I shook my head, unable to fathom the heartbreak that must have resulted from such a tragic incident. Even now, my father’s words sounded removed somehow, like a well-rehearsed speech that he’d learned to give in order to assuage the pain.

“And that’s why my mom killed herself?”

“Yasmine was never all that strong of a person anyway,” he said, “but after we lost Cass, she really went off the deep end. Her grief was unbearable. I always said it would have gotten better if she just could have held out, but she wouldn’t. The very night after the funeral, she went outside to the garden and hung herself from a tree.”

I gasped. “And just like that, in one fell swoop I lost a child and then a wife,” he added.

How utterly unsurprising that he’d put it that way in this moment, rather than saying the other truth, which was that in one fell swoop, I had lost a sister and then a mother.

“And so it was,” he continued, “like dominoes falling, one tragedy in my life creating another. First Cassandra, then Yasmine…”

“Then me?”

He shrugged.

“In a sense,” he said. “For a while at least, you were so far gone you were as good as dead. I didn’t know if we would ever get you back.”

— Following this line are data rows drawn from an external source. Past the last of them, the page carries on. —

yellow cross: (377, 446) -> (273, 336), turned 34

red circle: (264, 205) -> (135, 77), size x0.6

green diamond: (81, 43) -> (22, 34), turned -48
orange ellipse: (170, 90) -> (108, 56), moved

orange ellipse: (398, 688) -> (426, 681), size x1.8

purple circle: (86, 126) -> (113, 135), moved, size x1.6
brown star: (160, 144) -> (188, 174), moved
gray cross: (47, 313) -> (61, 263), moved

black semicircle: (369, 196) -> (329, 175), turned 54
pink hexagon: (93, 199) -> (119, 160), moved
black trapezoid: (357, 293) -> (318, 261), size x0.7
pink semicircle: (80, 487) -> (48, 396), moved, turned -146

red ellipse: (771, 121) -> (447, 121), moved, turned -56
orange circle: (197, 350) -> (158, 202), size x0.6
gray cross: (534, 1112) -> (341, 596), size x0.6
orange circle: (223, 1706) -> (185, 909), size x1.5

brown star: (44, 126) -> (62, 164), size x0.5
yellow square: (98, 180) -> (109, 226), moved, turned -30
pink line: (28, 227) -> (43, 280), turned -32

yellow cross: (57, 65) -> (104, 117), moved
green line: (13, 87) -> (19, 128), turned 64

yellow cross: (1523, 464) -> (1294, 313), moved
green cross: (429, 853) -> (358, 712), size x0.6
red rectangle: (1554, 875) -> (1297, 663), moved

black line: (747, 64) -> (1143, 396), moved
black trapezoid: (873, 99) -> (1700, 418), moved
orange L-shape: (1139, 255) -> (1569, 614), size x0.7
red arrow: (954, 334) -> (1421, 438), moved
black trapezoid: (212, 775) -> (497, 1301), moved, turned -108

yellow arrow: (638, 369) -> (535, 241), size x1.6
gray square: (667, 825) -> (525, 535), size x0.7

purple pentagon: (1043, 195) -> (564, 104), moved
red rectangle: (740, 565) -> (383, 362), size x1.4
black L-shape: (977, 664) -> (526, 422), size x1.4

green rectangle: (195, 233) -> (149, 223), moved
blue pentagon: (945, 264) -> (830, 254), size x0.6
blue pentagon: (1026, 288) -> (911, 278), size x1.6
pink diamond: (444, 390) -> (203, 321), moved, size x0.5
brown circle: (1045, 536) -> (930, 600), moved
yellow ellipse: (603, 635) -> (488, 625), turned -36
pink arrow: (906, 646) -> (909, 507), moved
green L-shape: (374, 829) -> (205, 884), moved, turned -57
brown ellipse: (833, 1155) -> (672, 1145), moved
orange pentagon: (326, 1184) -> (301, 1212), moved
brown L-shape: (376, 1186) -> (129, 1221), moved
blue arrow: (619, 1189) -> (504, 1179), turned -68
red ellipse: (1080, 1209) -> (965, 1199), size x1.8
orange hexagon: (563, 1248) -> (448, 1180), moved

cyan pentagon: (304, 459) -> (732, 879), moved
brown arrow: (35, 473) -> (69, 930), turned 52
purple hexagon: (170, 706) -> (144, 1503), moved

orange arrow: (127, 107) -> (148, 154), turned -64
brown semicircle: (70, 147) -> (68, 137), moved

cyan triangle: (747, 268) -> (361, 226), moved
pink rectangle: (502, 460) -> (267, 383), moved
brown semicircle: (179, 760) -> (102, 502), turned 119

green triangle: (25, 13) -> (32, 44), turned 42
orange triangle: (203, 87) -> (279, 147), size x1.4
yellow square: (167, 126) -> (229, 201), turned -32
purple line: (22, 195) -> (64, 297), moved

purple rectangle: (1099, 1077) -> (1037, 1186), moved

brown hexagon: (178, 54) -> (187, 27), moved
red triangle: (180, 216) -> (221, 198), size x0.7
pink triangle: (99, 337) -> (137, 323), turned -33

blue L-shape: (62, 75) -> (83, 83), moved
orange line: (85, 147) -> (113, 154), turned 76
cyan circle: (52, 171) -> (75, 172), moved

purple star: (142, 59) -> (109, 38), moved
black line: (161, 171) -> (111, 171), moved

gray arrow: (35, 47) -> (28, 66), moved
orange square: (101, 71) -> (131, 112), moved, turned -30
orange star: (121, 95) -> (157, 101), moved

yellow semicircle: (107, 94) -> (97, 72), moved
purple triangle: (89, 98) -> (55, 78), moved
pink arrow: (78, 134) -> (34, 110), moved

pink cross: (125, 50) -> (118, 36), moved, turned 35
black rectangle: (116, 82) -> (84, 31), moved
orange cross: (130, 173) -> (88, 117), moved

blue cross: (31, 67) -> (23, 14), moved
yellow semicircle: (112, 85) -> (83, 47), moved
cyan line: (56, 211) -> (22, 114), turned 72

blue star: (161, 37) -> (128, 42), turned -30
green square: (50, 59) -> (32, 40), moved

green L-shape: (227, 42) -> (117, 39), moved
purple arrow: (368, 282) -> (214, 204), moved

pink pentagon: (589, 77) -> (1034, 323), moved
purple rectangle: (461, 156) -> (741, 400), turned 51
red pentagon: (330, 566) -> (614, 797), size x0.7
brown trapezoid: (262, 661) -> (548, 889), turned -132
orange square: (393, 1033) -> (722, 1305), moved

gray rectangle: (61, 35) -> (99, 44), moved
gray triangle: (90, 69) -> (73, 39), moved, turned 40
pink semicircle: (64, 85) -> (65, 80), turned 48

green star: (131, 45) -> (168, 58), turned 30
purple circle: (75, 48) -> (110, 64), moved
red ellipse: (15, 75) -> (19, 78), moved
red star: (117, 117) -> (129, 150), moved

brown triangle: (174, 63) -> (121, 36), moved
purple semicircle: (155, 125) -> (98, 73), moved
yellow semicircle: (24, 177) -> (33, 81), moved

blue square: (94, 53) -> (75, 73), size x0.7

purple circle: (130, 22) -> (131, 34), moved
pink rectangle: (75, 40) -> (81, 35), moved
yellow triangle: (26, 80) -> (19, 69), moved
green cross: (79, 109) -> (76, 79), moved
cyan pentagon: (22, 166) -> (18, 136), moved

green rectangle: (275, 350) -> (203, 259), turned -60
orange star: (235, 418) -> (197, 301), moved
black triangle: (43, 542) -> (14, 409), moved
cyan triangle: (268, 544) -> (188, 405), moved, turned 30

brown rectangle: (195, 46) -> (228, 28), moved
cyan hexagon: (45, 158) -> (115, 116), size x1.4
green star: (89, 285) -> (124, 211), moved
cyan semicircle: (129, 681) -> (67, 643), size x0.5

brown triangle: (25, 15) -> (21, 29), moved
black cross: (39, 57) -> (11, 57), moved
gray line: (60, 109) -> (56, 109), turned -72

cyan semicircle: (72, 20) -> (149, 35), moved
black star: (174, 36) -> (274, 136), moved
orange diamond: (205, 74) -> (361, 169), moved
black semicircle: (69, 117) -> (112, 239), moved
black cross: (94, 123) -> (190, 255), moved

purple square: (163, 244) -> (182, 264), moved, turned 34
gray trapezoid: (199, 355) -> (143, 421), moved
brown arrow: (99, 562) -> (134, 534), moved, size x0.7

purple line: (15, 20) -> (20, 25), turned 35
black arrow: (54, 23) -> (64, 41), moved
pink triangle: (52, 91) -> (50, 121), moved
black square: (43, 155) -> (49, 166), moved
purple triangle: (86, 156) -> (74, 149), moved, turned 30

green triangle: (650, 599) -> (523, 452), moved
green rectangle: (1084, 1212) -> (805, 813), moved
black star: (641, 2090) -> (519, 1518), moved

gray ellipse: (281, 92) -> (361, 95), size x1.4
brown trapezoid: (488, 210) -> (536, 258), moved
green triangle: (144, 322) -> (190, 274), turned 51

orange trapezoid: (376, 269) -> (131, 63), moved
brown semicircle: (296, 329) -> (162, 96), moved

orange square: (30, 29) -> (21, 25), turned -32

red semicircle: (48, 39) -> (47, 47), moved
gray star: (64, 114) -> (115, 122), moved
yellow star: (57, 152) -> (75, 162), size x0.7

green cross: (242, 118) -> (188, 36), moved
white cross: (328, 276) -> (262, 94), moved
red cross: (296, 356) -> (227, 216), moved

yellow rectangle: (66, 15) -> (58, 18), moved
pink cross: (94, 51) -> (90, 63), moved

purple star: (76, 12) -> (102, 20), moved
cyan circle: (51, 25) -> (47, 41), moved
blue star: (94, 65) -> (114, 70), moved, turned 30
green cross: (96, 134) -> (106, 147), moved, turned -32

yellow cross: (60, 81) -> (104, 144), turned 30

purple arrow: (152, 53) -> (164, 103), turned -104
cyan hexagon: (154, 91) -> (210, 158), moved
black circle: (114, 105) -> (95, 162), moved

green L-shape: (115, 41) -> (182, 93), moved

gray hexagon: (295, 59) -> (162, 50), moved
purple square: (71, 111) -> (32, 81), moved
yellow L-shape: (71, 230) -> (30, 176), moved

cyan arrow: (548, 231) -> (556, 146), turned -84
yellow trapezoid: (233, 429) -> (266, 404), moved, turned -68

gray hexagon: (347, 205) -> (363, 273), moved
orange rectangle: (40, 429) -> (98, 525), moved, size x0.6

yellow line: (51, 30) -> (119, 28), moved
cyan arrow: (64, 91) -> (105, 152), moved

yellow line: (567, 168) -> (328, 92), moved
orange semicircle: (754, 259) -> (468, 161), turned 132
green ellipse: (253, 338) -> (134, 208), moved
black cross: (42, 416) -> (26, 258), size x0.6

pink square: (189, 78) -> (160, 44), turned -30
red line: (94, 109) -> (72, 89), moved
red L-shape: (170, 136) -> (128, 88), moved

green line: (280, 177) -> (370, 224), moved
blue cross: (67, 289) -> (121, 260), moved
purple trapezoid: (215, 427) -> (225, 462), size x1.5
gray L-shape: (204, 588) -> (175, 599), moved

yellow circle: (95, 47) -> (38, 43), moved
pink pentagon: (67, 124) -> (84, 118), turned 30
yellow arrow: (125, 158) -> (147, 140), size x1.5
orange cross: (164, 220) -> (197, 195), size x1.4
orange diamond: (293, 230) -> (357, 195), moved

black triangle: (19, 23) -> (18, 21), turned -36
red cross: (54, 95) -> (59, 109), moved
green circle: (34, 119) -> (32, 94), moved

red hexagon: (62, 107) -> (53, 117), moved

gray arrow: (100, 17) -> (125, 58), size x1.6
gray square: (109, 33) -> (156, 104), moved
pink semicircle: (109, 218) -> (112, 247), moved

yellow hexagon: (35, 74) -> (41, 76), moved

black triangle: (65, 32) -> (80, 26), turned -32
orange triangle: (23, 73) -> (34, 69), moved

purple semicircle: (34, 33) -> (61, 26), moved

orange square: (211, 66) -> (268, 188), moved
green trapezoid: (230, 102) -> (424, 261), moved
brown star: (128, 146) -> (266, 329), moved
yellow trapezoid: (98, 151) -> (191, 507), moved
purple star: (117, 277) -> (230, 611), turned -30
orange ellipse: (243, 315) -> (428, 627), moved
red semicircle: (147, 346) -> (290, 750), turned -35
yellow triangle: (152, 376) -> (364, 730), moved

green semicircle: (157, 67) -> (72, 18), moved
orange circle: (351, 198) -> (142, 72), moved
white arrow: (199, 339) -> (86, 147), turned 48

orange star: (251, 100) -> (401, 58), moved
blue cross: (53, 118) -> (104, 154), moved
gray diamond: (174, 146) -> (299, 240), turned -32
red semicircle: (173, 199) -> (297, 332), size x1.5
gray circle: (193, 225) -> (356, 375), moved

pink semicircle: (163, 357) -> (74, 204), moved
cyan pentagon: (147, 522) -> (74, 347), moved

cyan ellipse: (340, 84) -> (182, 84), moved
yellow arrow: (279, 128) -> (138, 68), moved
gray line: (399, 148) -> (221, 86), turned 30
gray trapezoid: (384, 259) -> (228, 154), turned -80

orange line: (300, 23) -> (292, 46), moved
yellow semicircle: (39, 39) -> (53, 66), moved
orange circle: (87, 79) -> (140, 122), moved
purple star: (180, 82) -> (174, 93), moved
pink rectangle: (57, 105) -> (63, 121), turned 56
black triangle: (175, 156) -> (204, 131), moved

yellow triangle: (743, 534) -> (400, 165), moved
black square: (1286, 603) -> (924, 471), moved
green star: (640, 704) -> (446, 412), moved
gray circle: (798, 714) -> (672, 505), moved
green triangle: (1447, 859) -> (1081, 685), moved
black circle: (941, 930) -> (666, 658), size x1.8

I sat up straighter, leaning toward him.

“Then explain something to me,” I said, the question suddenly filling my mind, pounding out all others. “How is it that after losing your wife and daughter so tragically, you chose to let me go off to live with AJ? Didn’t you want to keep me with you? Hadn’t you already lost enough?”

He ran a hand over his face.

“I knew how much your aunt loved you. I knew she could do a better job of raising you than I could—especially considering the condition you were in.”

“Any other reasons?” I asked, feeling suddenly as though I needed to press him for more, for the self-oriented bottom line that always guided everything that he did.

“Sure, fine,” he snapped, rising to the occasion the way I knew he would, “what do you want me to say? That I had lost a child who looked exactly like you? It was easier for me to get over it if you weren’t always around, where I would have to see you and remember her.”

He left me by myself after that, saying he needed to run an errand in Baton Rouge that might keep him there for the night, but that he would see me at the viewing tomorrow. Errand or not, I knew that his departure was more about getting away from a tense and sad conversation, more about getting away from me.

The story of my life.

TWENTY-SIX

Feeling is deep and still; and the word that floats on the surface
Is as the tossing buoy, that betrays where the anchor is hidden.
Therefore trust to thy heart, and to what the world calls illusions.

 

 

 

 

I laid there and thought about what I could accomplish with the balance of the day. Though I wanted to search the top floor of the house for my grandmother’s paintings, I didn’t think I was up to going there again just yet. I needed to talk to Lisa, to update her on Colline d’Or and find out if she’d had any luck asking around about Jimmy Smith or the symbol of the cross in the bell, but according to Deena, she’d left earlier this morning and said she wouldn’t be back until dinner.